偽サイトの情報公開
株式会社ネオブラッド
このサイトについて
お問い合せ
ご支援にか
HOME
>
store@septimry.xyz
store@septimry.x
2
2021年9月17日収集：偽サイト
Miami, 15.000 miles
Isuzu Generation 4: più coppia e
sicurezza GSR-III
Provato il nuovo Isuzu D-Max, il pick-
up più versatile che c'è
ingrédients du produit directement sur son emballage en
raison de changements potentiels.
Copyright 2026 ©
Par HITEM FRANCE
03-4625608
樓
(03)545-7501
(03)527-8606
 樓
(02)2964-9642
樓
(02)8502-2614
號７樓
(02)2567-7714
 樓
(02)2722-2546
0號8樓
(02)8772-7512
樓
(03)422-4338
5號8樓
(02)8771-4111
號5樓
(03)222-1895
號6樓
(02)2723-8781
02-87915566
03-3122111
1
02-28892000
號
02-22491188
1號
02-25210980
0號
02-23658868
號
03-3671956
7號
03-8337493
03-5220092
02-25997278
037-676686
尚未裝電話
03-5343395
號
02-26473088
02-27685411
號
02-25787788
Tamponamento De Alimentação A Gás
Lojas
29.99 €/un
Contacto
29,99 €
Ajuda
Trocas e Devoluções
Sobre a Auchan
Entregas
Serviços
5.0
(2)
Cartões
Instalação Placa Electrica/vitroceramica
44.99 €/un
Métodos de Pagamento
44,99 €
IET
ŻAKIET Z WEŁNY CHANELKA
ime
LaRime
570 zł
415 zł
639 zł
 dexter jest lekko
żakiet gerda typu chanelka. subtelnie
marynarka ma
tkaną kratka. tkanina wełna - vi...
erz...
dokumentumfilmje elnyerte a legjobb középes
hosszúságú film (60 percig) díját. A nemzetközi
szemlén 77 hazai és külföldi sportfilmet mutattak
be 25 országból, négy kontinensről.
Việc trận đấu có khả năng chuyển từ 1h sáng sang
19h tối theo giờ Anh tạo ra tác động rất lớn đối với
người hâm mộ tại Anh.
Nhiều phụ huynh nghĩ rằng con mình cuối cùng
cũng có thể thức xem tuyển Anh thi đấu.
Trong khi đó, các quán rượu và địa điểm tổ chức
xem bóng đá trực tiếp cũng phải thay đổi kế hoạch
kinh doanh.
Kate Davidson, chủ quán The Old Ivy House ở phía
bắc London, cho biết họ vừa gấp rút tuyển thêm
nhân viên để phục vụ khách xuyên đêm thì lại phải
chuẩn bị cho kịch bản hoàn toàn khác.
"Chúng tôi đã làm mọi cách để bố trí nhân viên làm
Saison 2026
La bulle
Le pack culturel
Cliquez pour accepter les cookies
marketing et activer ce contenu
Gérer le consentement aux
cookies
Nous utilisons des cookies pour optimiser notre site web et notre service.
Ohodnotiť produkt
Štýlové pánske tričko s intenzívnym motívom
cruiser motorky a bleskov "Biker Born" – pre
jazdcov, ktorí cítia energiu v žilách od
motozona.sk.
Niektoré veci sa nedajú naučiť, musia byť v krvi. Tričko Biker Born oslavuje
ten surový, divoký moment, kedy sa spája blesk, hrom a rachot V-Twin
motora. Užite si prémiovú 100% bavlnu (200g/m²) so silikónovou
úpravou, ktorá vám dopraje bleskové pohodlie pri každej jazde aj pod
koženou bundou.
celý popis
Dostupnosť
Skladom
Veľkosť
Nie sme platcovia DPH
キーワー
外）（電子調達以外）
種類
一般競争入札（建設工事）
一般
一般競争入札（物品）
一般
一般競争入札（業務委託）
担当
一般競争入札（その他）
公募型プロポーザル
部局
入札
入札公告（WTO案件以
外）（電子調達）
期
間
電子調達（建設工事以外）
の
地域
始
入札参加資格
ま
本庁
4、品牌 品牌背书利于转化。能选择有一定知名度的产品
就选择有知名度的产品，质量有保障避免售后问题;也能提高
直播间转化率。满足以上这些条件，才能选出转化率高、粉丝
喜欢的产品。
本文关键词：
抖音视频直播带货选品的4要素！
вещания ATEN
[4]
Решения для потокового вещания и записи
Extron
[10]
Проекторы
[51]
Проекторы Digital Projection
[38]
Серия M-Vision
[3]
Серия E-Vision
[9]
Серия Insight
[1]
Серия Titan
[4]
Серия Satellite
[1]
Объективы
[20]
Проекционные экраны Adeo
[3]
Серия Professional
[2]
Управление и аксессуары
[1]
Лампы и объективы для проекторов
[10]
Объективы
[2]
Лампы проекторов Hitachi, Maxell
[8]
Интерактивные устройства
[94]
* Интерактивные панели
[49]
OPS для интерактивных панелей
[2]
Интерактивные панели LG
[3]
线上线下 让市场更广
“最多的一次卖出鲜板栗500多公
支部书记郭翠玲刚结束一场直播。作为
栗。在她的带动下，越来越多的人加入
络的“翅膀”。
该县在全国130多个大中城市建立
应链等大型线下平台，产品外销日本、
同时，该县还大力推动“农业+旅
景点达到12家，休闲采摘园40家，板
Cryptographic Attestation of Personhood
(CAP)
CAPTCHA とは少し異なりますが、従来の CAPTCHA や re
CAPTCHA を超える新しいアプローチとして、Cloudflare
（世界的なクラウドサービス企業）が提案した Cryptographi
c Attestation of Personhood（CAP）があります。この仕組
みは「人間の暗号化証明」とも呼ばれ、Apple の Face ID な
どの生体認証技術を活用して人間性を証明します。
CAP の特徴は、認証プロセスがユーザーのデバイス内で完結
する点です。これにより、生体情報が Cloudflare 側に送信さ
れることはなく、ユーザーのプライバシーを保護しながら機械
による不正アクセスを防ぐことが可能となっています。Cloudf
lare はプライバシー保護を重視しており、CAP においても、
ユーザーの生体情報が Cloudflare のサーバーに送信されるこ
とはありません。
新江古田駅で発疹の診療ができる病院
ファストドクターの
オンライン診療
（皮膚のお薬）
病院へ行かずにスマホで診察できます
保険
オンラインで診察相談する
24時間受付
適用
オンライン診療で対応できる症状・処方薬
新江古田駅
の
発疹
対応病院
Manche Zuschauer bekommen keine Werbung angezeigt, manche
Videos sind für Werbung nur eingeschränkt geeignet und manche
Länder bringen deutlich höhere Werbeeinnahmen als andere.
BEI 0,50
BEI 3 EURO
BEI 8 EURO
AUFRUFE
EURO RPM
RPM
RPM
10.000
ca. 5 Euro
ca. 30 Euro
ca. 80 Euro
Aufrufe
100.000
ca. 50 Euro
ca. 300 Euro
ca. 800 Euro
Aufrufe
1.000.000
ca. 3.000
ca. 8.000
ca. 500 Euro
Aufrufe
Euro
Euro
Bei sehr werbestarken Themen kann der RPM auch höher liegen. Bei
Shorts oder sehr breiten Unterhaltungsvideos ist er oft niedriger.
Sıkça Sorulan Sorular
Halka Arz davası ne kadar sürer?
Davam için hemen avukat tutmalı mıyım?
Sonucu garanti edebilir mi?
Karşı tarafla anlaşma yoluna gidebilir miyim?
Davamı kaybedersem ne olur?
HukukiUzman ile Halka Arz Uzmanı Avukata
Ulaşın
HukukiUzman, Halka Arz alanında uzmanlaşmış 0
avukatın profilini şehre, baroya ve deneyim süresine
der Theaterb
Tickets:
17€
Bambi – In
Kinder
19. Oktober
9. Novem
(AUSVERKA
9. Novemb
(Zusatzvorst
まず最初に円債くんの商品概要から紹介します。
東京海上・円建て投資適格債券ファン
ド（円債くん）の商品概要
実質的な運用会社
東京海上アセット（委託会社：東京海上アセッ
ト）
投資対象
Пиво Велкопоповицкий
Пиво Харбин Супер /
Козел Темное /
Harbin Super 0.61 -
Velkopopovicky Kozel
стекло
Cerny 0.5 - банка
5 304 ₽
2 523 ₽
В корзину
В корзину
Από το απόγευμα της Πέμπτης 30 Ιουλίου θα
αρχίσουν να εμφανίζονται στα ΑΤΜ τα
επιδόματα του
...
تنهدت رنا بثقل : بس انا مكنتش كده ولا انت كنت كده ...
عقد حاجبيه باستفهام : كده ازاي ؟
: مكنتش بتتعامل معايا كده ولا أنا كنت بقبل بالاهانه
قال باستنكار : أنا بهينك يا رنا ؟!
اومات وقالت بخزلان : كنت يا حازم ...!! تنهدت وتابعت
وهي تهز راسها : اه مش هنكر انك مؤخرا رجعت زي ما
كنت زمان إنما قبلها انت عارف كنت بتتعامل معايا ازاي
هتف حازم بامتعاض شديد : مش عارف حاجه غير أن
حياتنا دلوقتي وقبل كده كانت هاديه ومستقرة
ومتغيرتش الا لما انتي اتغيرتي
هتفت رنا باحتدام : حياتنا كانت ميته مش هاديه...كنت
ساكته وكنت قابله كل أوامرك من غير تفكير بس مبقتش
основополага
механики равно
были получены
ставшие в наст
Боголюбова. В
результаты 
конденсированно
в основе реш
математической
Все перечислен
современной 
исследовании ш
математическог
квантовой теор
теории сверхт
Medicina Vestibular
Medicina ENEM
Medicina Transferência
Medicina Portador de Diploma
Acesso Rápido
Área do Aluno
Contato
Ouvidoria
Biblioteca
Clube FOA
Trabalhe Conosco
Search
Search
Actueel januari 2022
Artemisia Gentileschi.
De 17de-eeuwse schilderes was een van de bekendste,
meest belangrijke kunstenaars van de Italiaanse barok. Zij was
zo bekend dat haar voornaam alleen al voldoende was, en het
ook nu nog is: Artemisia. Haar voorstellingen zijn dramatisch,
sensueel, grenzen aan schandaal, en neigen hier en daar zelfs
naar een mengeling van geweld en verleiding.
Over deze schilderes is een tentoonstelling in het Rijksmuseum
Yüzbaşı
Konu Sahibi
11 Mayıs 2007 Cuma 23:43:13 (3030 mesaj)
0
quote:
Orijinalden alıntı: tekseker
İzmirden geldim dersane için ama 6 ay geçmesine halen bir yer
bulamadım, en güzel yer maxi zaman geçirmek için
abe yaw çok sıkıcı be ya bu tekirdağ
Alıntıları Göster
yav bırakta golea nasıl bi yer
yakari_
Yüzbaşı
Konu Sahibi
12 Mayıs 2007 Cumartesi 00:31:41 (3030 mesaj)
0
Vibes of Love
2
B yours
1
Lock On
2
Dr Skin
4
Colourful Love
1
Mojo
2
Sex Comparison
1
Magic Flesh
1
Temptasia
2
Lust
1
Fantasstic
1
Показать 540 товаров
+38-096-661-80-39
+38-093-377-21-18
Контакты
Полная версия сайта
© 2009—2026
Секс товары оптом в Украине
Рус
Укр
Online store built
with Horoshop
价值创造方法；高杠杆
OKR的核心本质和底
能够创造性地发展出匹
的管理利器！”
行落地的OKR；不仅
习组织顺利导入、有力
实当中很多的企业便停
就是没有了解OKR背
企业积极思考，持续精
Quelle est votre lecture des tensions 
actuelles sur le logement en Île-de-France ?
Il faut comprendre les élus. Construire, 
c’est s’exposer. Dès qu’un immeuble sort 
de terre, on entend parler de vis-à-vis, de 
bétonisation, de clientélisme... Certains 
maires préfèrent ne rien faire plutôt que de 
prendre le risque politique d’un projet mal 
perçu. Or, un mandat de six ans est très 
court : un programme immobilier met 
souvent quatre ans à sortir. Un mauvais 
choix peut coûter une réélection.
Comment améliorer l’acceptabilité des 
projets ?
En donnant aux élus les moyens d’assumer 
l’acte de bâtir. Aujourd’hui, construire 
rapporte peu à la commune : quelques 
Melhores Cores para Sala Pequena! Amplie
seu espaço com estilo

Action item. Return each line from the records that includes the word "HukukiUzman".

Solution to the exercise.
HukukiUzman ile Halka Arz Uzmanı Avukata
HukukiUzman, Halka Arz alanında uzmanlaşmış 0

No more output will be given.